Die Telefon-Geschichte
Trump und Selenskij, das ist eine spezielle Geschichte. Die beiden Politiker kennen sich Selenskijs Amtsamtritt 2019, da war der jetzige Kriegspräsident noch belächelter Ex-Komiker. Trump hatte ihn damals angerufen und recht undezent versucht, Ermittlungen gegen Joe Bidens Sohn in der Ukraine anzuschieben – ein Telefonat, das Trump danach ein Amtsenthebungsverfahren einbrachte. Vor dem Telefonat hatte Trump nämlich die Ukraine-Hilfen eingefroren, nicht wenige sahen darin Erpressung.
Das Impeachment scheiterte, die Differenzen blieben. Die haben freilich auch mit Trumps offener Bewunderung für Wladimir Putin zu tun: Seit der die Ukraine überfallen hat, sagt der Ex-US-Präsident immer wieder, wie „genial“ und „klug“ dessen Entscheidungen seien, und dass es diesen Krieg mit ihm im Oval Office einfach nicht gegeben hätte. Selenskij hingegen stilisiert er gern zum gierigen Bittsteller: Erst zu Beginn dieser Woche, kurz nachdem Selenskij in der US-Waffenfabrik war, nannte ihn Trump bei Wahlkampfveranstaltungen den „größten Verkäufer der Welt“, der jedes Mal, wenn er die USA besuche, mit 60 Milliarden Dollar heimkomme und „kleine, böse Verleumdungen über mich, euren Lieblingspräsidenten“ verbreite. Den Besuch in der Waffenfabrik lässt der Republikaner vom Kongress sogar als unerlaubte Wahlkampfhilfe untersuchen: Die steht nämlich ausgerechnet in Joe Bidens Geburtsstadt.
Selenskijs Dilemma
Für Selenskij ist jede Begegnung mit Trump darum eine Gratwanderung. Offen entgegentreten kann er ihm nicht, schließlich droht mit der Wahl im November Trump 2.0 – und damit harte Schnitte bei den Militärhilfen. Allzu sehr andienen kann er sich Trump aber auch nicht, das würde ihm zu Hause auf den Kopf fallen. Kiews Emissäre probierten darum alles, um dessen Mannschaft milde zu stimmen, heuerten über einen Oligarchen etwa dessen Ex-Beraterin Kellyanne Conway als Lobbyistin an, um kolportierte 50.000 Dollar im Monat; auch der britische Ex-Premier Boris Johnson wurde eingespannt.
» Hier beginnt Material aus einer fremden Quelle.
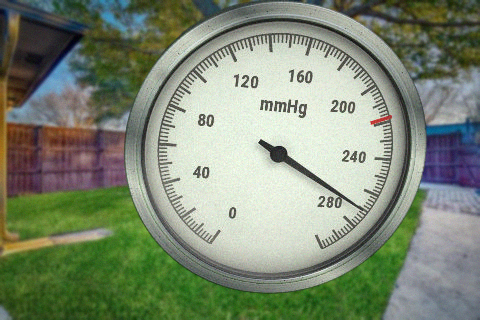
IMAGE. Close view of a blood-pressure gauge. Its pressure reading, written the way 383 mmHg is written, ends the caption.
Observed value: 270 mmHg
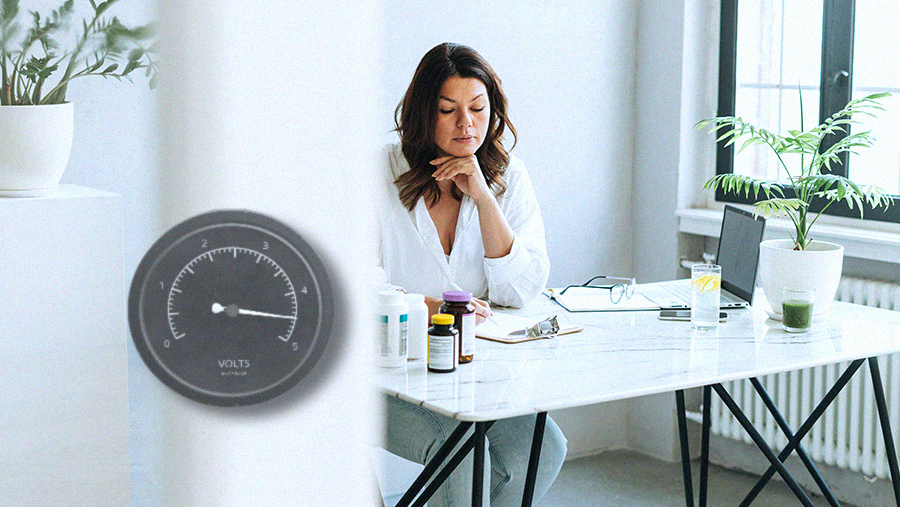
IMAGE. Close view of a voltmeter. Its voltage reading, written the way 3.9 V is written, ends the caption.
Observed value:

Das dürfte genutzt haben, zumindest ein kurzes Treffen kam am Freitag zustande. Selenskijs Dilemma war ihm da aber im Gesicht abzulesen: Als er neben Trump stand, fror ihm mehrmals die Miene ein; etwa, als Trump sagt, er habe sowohl zu ihm als auch Putin eine „sehr gute Beziehung“ und er werde eine Lösung suchen werde, „die für beide Seiten gut ist.“ Nichts sagte er auch zur Aussage, dass Selenskij ihn 2019 vor der Amtsenthebung gerettet hätte, damals wie „ein Stück Stahl“ gewesen sei. Selenskij hatte sich damals lediglich so gut rausgehalten, wie er konnte.
Ohnehin war der Ukrainer, der zu Trump hochschauen musste – er ist gut einen Kopf kleiner –, deutlich zurückhaltender als noch im Vorfeld. Da hatte Selenskij Trump via New Yorker-Interview ausgerichtet, er halte ihn für „zu radikal“; auch dessen Fähigkeiten, den Krieg tatsächlich zu befrieden, zog er da in Zweifel. „Ich habe das Gefühl, dass Trump nicht wirklich weiß, wie er den Krieg beenden kann. Auch wenn er vielleicht glaubt, es zu wissen.“
Da mag Selenskij recht haben. Trump hat bisher noch nie konkret über seine Pläne zu einer Friedensfindung gesprochen; und die Washington Post berichtete, sein Plan bestehe primär daraus, Kiew zur Aufgabe der Krim und des Donbass zu zwingen. Erst kürzlich soll er dazu im kleinen Kreis gesagt haben, dass viele Ukrainer es ja „okay“ fänden, Teil von Russland zu sein. Eine Einschätzung, die sein Gegenüber Selenskij definitiv nicht teilt.